Mlliyet Milliyet Blog Milliyet Blog
 
Facebook Connect
Blog Kategorileri
 

24 Eylül '10

 
Kategori
Gündelik Yaşam
 

Cuma’lardan korkuyorum!

Sessiz kalmasını sevmem bir insanın, hani suratı asıktır, normal dışı davranışlar içindedir ama ne kadar sorarsanız sorun, ne kadar gözünün içine bakarsanız bakın sessiz ve gözsüzdür!

Garip bir dışlanmışlık duygusu sarmalar insanın içini; hem kızarsınız bu haline, hem de ısrarla öğrenmek istersiniz neden diye…

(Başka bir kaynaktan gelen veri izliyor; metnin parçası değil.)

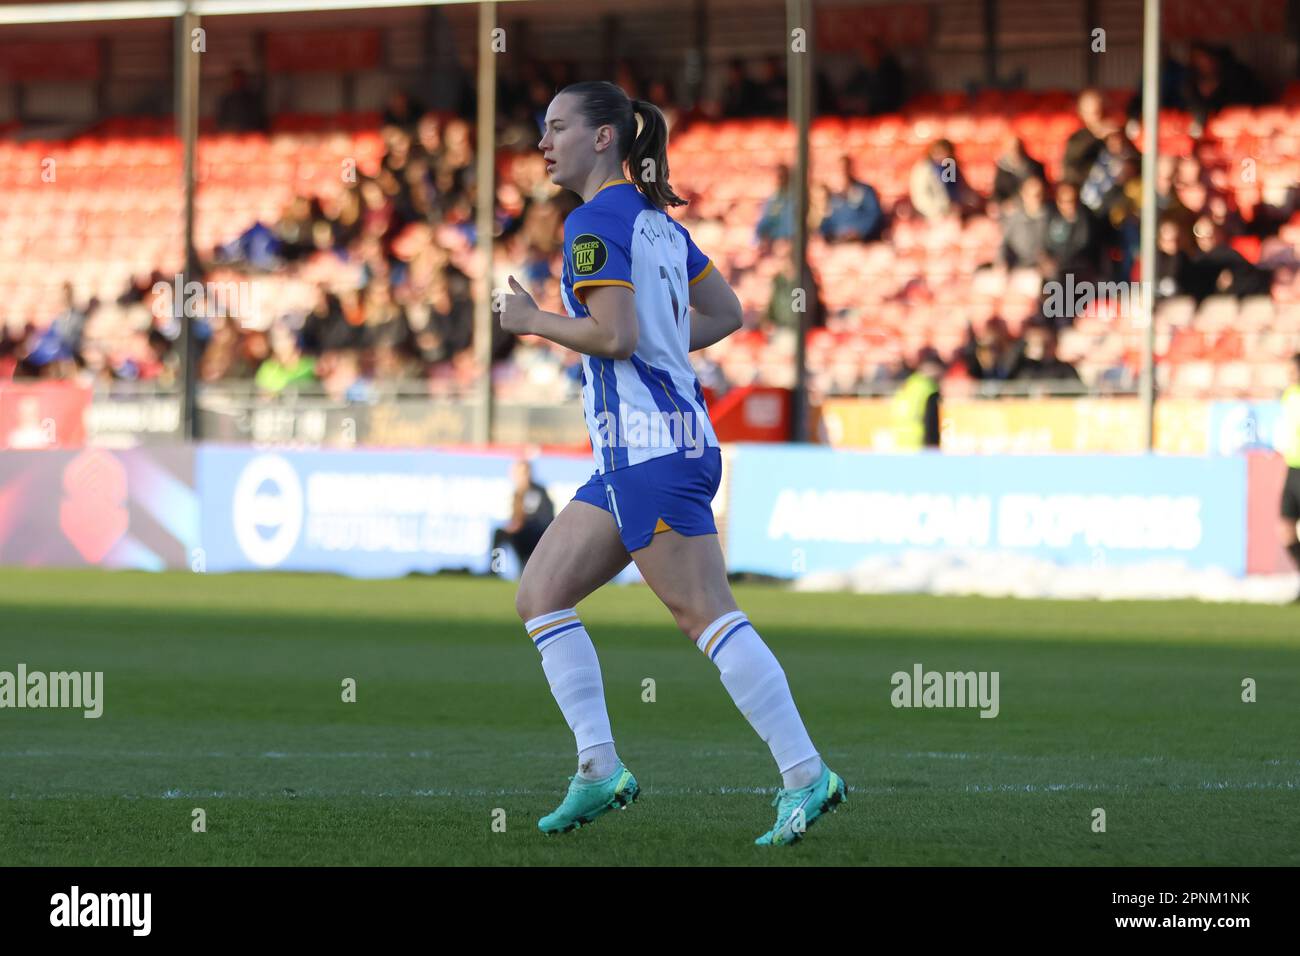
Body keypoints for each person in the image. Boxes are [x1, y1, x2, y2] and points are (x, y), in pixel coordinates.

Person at [497, 80, 845, 846]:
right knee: (541, 593)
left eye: (556, 128)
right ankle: (597, 769)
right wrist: (657, 336)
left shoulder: (593, 222)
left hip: (651, 453)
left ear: (602, 139)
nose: (543, 142)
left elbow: (615, 337)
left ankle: (805, 774)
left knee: (708, 617)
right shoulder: (655, 221)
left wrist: (533, 321)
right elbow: (725, 312)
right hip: (644, 454)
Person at [492, 460, 555, 575]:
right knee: (499, 533)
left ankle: (525, 569)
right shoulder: (517, 493)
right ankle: (495, 569)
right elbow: (515, 517)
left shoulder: (538, 491)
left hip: (536, 532)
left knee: (519, 535)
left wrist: (522, 525)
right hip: (520, 532)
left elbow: (545, 517)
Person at [890, 349, 943, 451]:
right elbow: (931, 421)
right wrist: (933, 447)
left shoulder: (909, 384)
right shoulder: (929, 389)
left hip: (901, 441)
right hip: (920, 442)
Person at [1279, 353, 1300, 603]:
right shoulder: (1289, 395)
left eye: (1293, 370)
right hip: (1292, 467)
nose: (1290, 374)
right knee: (1286, 530)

Hani patlasa, sana kırgınım dese, kızgınım ya da öyle çok sorunum var ki kafam çok dağınık…

Bir şeyler oturur kafanızda, gönlünüzde; ya özür dilersiniz affetsin diye, ya savunursunuz kendinizi…

En olmadı eline, koluna dokunursunuz sessizce…

Başbakan kaç gündür ortada yok, garip bir durum elbette, sessizlik rahatsız ediyor insanı; hani yani tatile çıktı desek, gittiği yer mi saklanmak isteniliyor?

Bir ülkenin başbakanı o ülkede emin bir şekilde dolaşamıyor mu ki gittiği yer saklansın?

İlginç tabii ki…

Doğal olarak insan senaryolar üretiyor; neden, niçin, falan filan…

Hastalandı mı diye düşünüyor, mesela, yurt dışına mı çıktı felan!

Sessiz kalışların mutlaka bir sebebi olduğunu bilirim, bu nedenle referandum sonrasının sessizliğinden endişelenmekteyim!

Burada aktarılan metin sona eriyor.